• WHAT NEEDS TO BE DONE:
If a line below includes the string "from", copy it.

#####

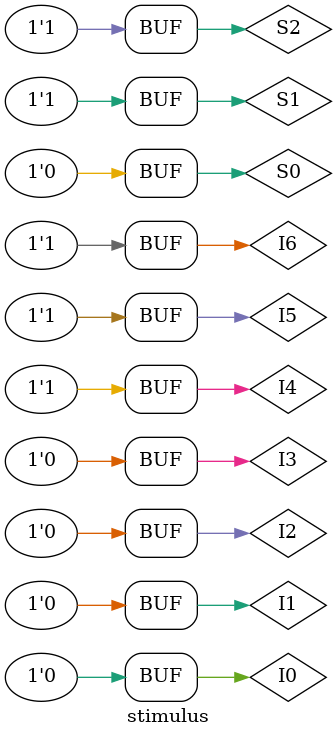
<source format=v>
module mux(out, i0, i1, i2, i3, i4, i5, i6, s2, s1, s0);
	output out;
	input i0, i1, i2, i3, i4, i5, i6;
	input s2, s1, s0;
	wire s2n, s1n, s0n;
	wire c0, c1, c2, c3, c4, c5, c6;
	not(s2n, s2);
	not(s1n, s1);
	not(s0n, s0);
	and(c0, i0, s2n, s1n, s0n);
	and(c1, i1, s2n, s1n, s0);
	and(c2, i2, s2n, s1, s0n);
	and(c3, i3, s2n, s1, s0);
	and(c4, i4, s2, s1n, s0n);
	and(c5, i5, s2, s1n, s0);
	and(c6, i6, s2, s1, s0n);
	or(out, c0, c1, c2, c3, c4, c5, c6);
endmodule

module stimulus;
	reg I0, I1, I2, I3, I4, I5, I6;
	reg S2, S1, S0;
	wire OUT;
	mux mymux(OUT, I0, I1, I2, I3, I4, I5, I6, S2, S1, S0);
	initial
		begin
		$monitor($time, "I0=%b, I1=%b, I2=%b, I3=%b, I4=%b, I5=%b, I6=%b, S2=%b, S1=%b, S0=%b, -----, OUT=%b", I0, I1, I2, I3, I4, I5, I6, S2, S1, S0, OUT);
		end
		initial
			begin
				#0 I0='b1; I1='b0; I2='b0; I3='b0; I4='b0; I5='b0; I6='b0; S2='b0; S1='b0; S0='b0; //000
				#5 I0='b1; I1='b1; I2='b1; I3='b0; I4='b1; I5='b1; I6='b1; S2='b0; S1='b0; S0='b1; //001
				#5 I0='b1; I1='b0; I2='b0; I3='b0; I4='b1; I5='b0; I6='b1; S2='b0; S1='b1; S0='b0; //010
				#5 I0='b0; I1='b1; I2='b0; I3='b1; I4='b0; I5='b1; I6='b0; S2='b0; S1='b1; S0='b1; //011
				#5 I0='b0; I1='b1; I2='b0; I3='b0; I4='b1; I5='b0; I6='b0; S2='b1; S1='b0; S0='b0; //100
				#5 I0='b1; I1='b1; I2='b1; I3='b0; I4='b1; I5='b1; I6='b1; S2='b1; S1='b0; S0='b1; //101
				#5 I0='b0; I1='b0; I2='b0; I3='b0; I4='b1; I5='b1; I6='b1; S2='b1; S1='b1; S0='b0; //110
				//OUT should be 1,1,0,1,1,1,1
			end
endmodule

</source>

#####

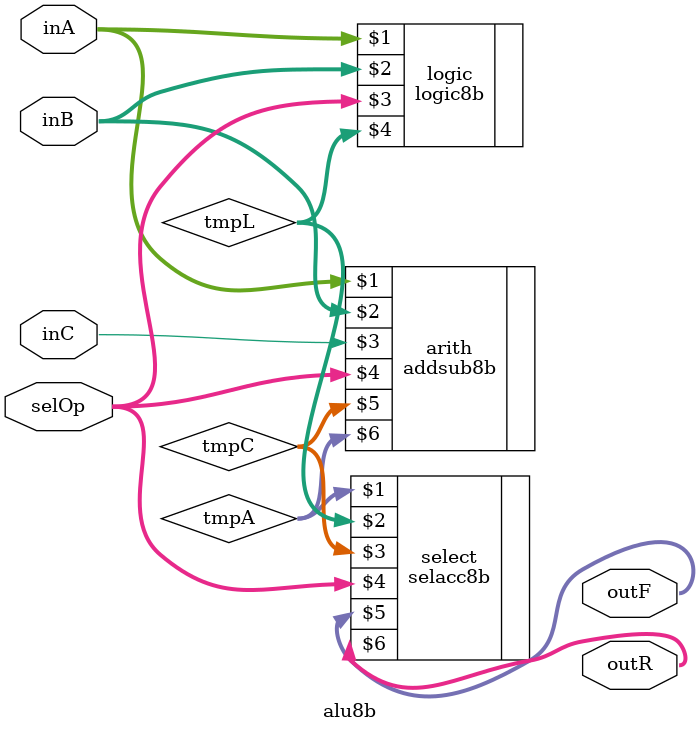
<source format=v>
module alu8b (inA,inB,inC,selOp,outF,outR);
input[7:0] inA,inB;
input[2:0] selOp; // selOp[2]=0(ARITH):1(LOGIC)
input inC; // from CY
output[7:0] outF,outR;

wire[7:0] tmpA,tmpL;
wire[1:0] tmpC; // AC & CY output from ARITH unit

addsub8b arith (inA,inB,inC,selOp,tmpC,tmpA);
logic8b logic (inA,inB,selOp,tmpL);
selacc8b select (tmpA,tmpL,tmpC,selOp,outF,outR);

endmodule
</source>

#####

• ANSWER SPACE:
input inC; // from CY
wire[1:0] tmpC; // AC & CY output from ARITH unit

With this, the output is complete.